Mas é um marketing sujo. Para nós, que lutamos para ocupar espaço e combater o machismo no esporte, é uma falta de respeito enorme, como se dissessem: a mulher não vale nada no futebol, afirma

Em entrevista a Universa, Olga, que também é mestre em jornalismo esportivo pela St. Mary’s University, em Londres, comenta a contratação de Bruno e outros episódios em que os jogadores foram “perdoados” pela opinião pública — resultado de um “pacto de silêncio” entre os homens no futebol, enquanto, para as mulheres, “qualquer erro tem mais peso”.

UNIVERSA: O goleiro Bruno foi novamente contratado, agora pelo Araguacema, do Tocantins.
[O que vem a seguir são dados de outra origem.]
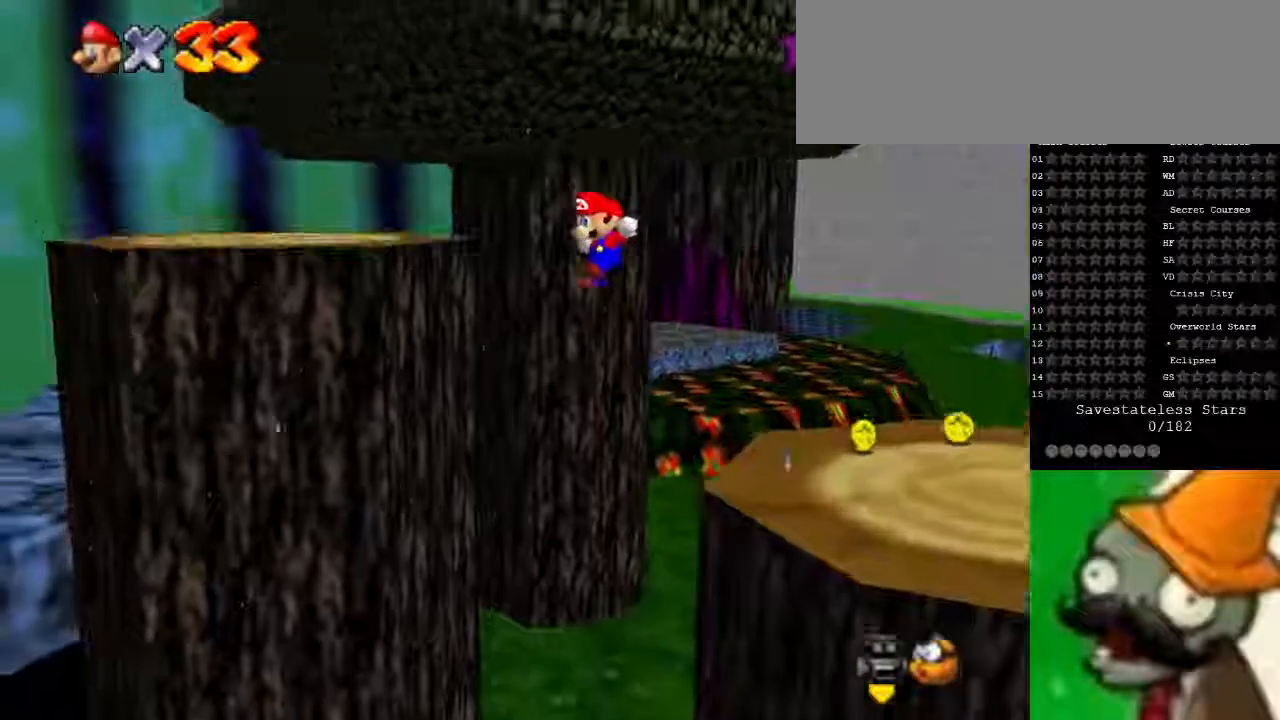
{"keys": [], "events": [[133, "right", "down"], [133, "space", "up"], [333, "right", "up"], [400, "up", "up"]]}
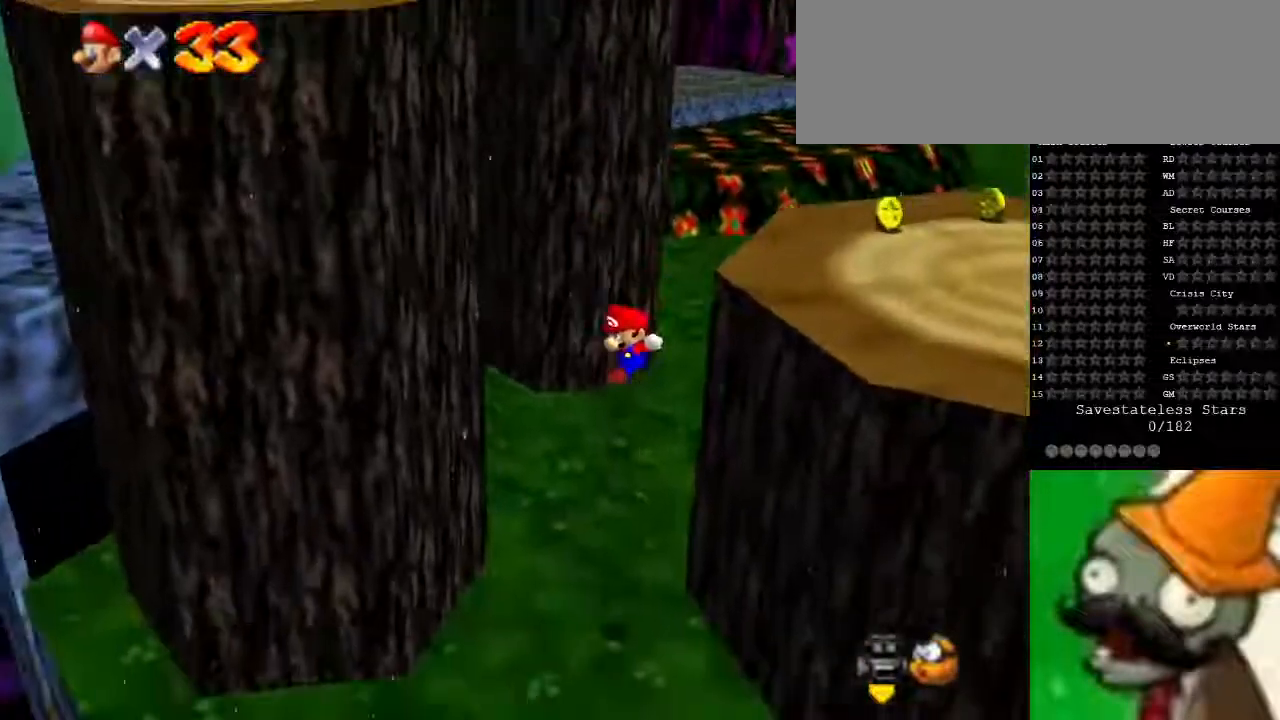
{"keys": [], "events": []}
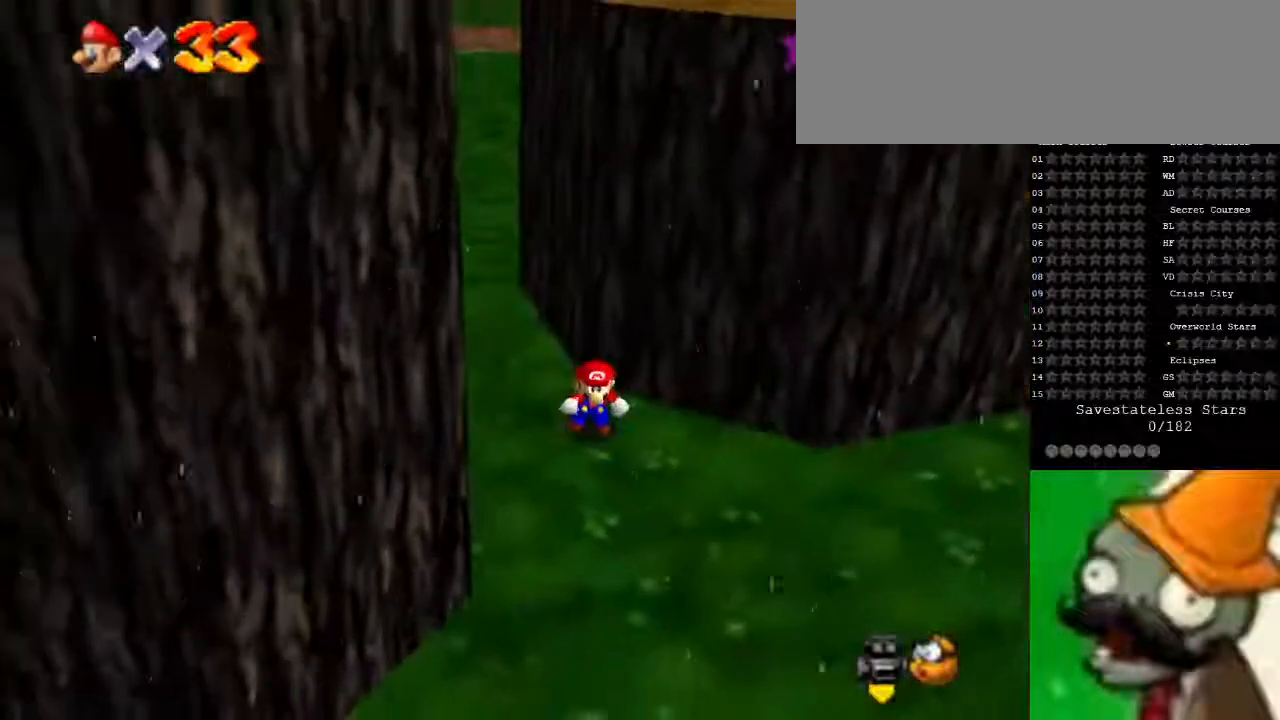
{"keys": ["down"], "events": [[167, "right", "down"], [233, "down", "down"], [400, "right", "up"]]}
Por que o futebol perdoa um feminicídio?

Olga Bagatini: Não é só o futebol. Em toda situação em que um homem rico e poderoso comete um crime, a gente tende a priorizar a reputação dele em detrimento da vítima. Isso acontece no cinema, por exemplo, e em outras modalidades esportivas. Mas o futebol tem alguns agravantes: primeiro, é um espaço ocupado e comandado por homens, e isso faz a voz da mulher valer ainda menos. A desculpa de que ele merece uma segunda chance cai por terra, porque eu duvido que esses clubes por onde ele passou depois de cometer um feminicídio tenham ex-detentos ressocializados em outros postos de trabalho.

Os clubes enxergam no feminicídio da Eliza Samudio uma coisa positiva para o marketing, e por isso querem o Bruno no time. Mas é um marketing sujo. Para nós, que lutamos para ocupar espaço e combater o machismo no futebol, é uma falta de respeito enorme, como se dissessem: a mulher não vale nada no futebol.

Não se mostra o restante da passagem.